FEED, by M.T. Anderson, is one of those books that has voice galore. It had so much voice, it was kind of hard to read. In fact, as one point in the first forty pages, I got so frustrated with it, I put the book down and didn’t know if I would pick it back up.
This is a book that’s told from the first person point of view of a teenager who is connected to internet feed. The feed is yelling at him all the time: ads, news stories, TV shows, games. It was like reading a book with a stereo blaring in the background. To add to this kind of distracted feel, Titus, the point of view character, thinks in sentence fragments and run-on sentences. Not all the time. The author varies the sentence length and type enough to not be tedious. Still, it gives the reader the sense that the main character’s thoughts are all over the place, which, of course, they are.
To make things even more complicated, the teen slang is logical but not familiar.
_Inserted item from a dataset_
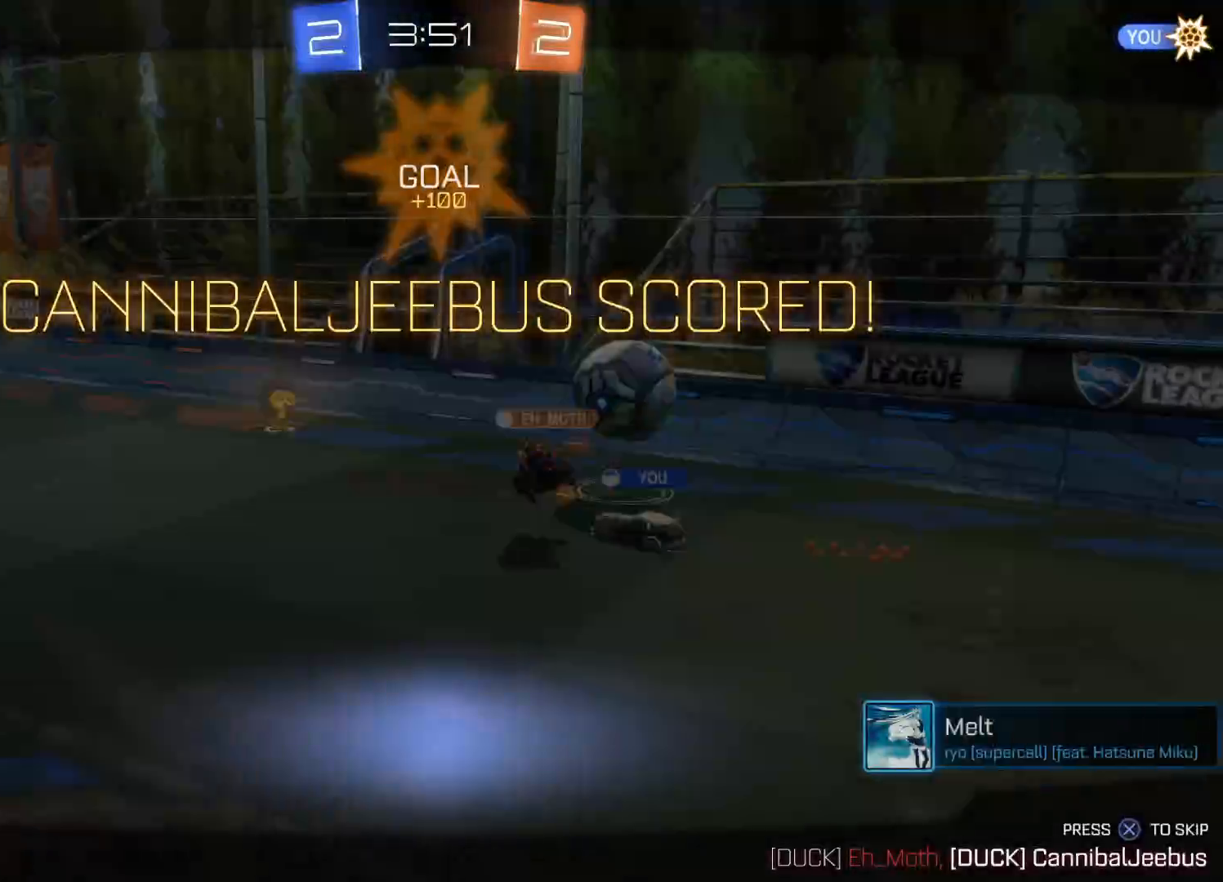
{"buttons": ["CROSS"], "left_stick": "center", "right_stick": "center", "events": [[467, "CROSS", "down"]]}
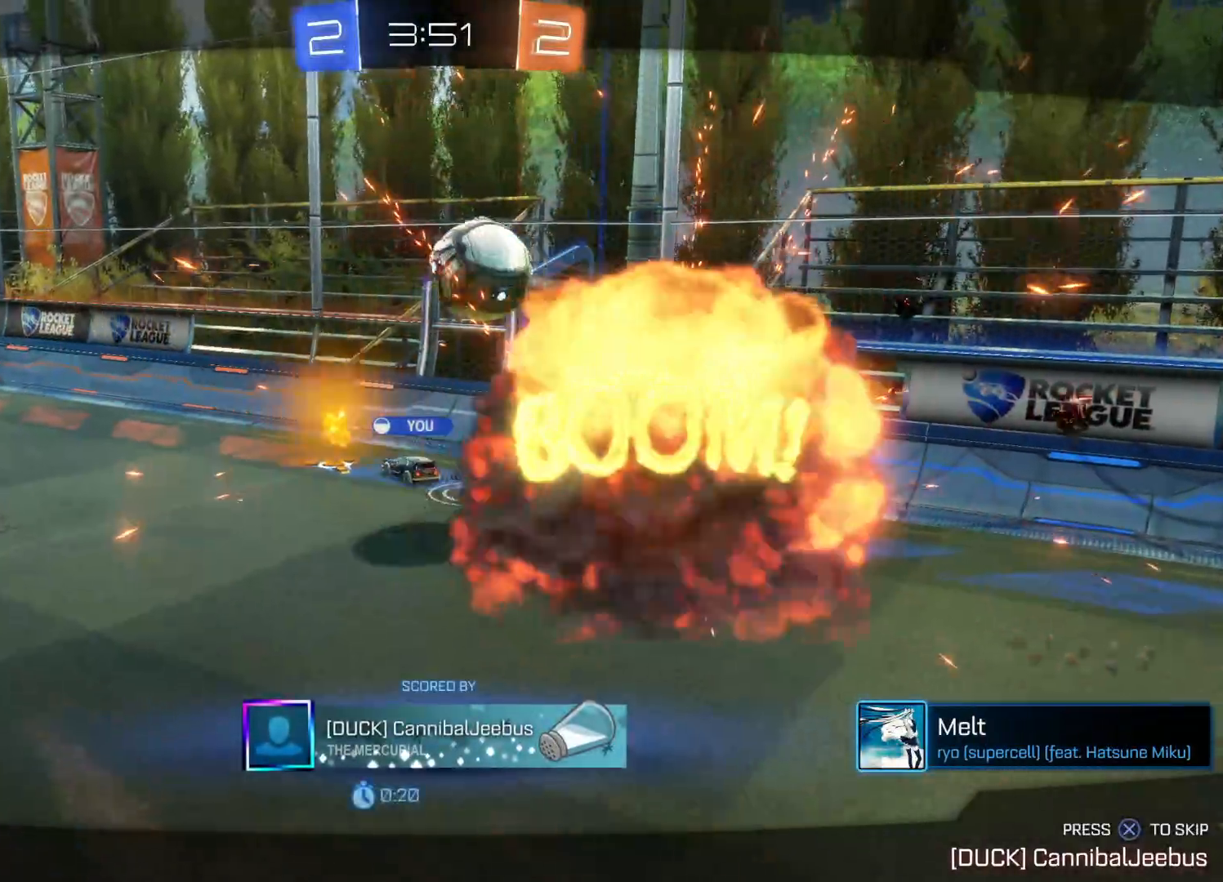
{"buttons": [], "left_stick": "center", "right_stick": "center", "events": [[67, "CROSS", "up"]]}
They use the term “Unit” like “Dude”. Things are “null” instead of “lame”. When something is very uncomfortable or very expensive, it’s “meg” uncomfortable or “meg” expensive. Also, because we’re in a future setting, there are going to be some things that are completely new to the reader. For example, they fly upcars through tubes. It’s not the biggest stretch a writer ever asked a reader to make, but it does take more work than imagining someone in a car driving down the street. Layered on top of that is the world-building of a decimated Earth, lifeless oceans, and an outdoors so artificial that the clouds have to be manufactured. And then, the experience of being a person living in this environment with a constant feed of information running through you head…well, this is active readership. You’ve got to work at this.